するとベルタはヴォラクの前に立った。右手を強く握り締めている。まるでヴォラクの事を殴ろうとしている様に。
「この痛みを忘れるなよ…」
「…え?」
次の瞬間……ヴォラクはベルタに思いっきり殴られた。ベルタの拳はヴォラクの頬に直撃する。血は出ないが殴られて痛いと言う事に変わりはない。ヴォラクは床に倒れ込む。頬を自分の手で抑えながら。
「ぐぁぁ!何を?」
「主様!」
「貴方!ヴォラクさんを殴るなんて!」
ヴォラクの頬が赤く腫れている。頬を抑えながら、ヴォラクは床から立ち上がった。サテラはヴォラクの手を貸すがヴォラクは彼女の手を取るだけだった。
「今の殴られた痛みを忘れるなよ。この後の痛みよりもこの痛みが一番強いはずだ。絶対にこの痛みを身体から離すなよ。それと…人は誰かに殴られて一人前になるんだよ」
その言葉にヴォラクが見せていた驚きの顔は安堵の表情に変わる。そして頬を抑えていた手も消えていた。
「僕はまだ父親にも殴られた事もない。僕は今日初めて誰かに殴られた。僕は……これで一人前になったのか?」
「それは…お前が決める事だ。誰かに決められるんじゃなくてお前自身が決める事さ」
ベルタが小声で発した言葉に対してヴォラクは静かに笑っていた。彼の笑顔を見た人は少ないと言う。
「じゃ…そろそろ僕達は行きます。最後に会えて良かった」
「元気でな!ヴォラク。
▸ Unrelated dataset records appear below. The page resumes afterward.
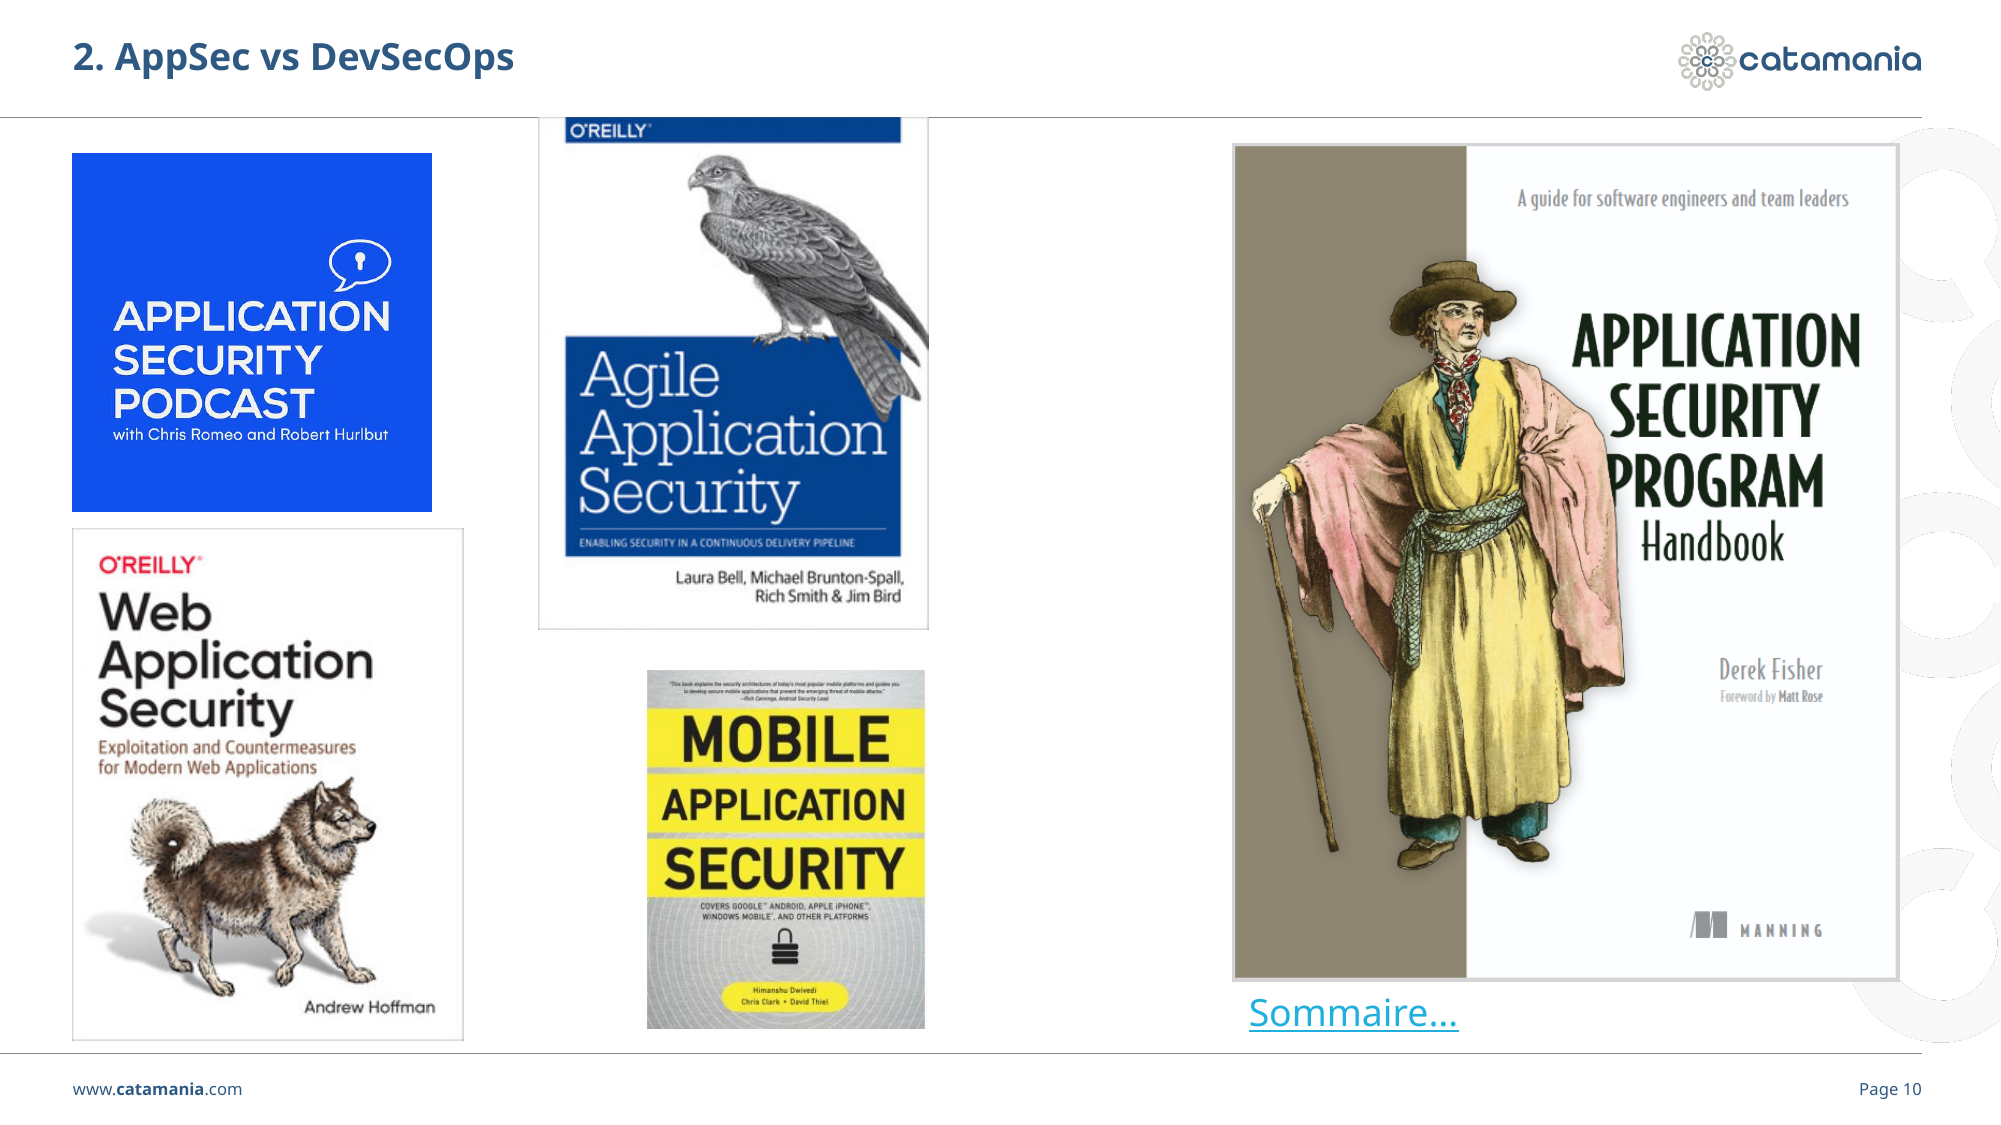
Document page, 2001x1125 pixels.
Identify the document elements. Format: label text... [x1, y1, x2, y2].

picture [1232, 32, 2000, 1097]
title 2. AppSec vs DevSecOps [72, 0, 1639, 118]
picture [537, 116, 930, 631]
text_box Sommaire… [1234, 983, 1474, 1048]
picture [72, 152, 432, 512]
picture [72, 527, 465, 1042]
picture [644, 670, 930, 1030]
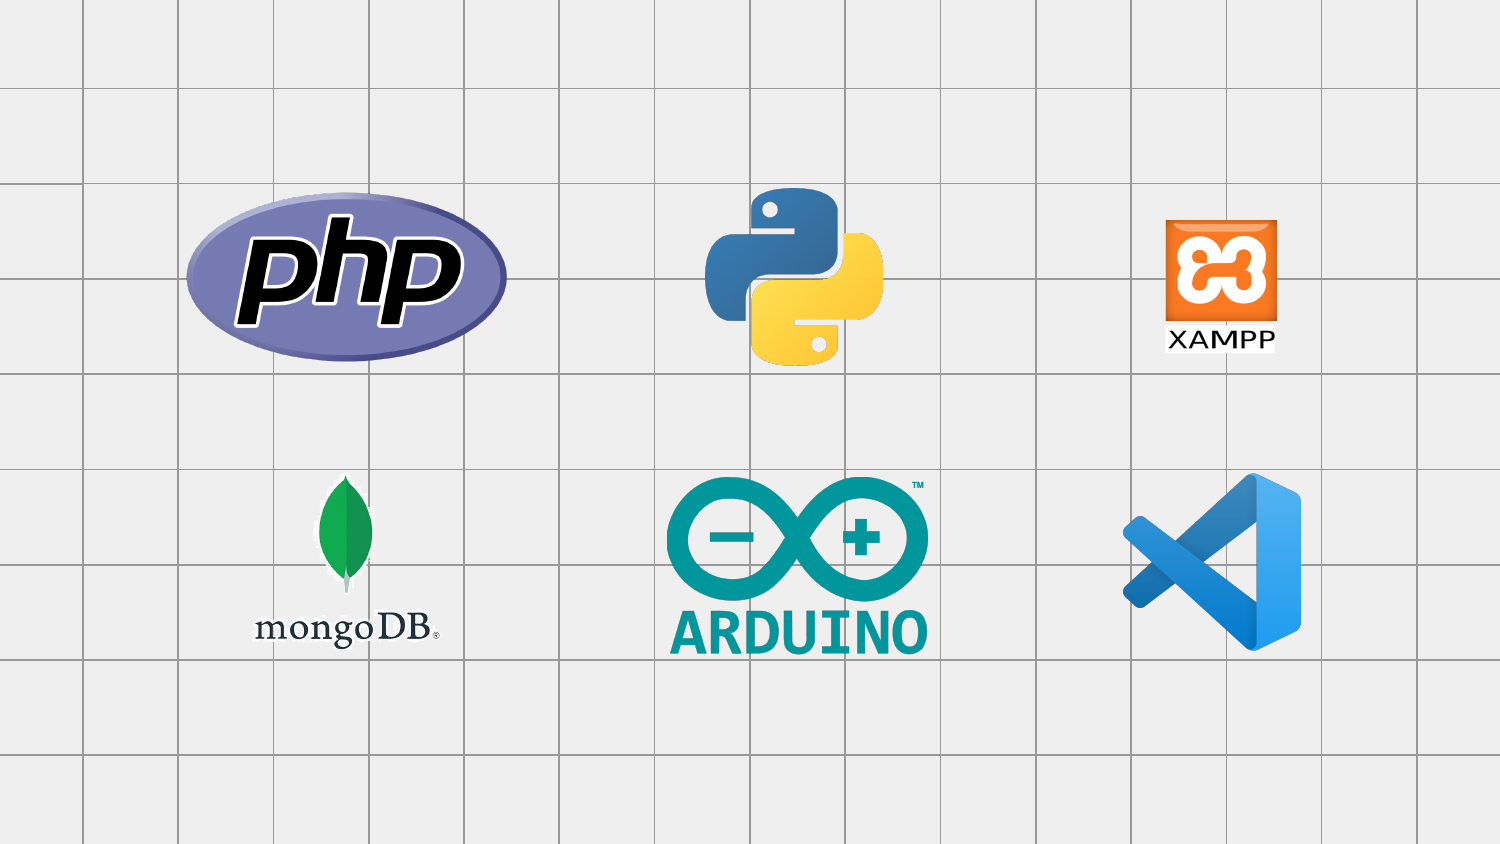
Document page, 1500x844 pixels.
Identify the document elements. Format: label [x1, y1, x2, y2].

周りのお嬢ちゃん達もヴォラクと仲良くしてやってくれよ」
「はい!」
「貴方に言われなくとも仲良くします!」
サテラとシズハとも言葉を交わし、ヴォラク達は店を出た。外には無数の星が輝いていた。
「じゃあ!行ってきます!」
「気を付けてな!疲れたらいつでも戻ってきてもいいぞ!」
ヴォラクはベルタに手を振る。サテラとシズハもヴォラクに合わせて手を振っていた。そして3人の姿は見えなくなった。ベルタは手を下ろす。
(変えてくれよ。俺の代わりに……この狂った世界を……)
そして街には再び暗闇が支配する夜が戻った。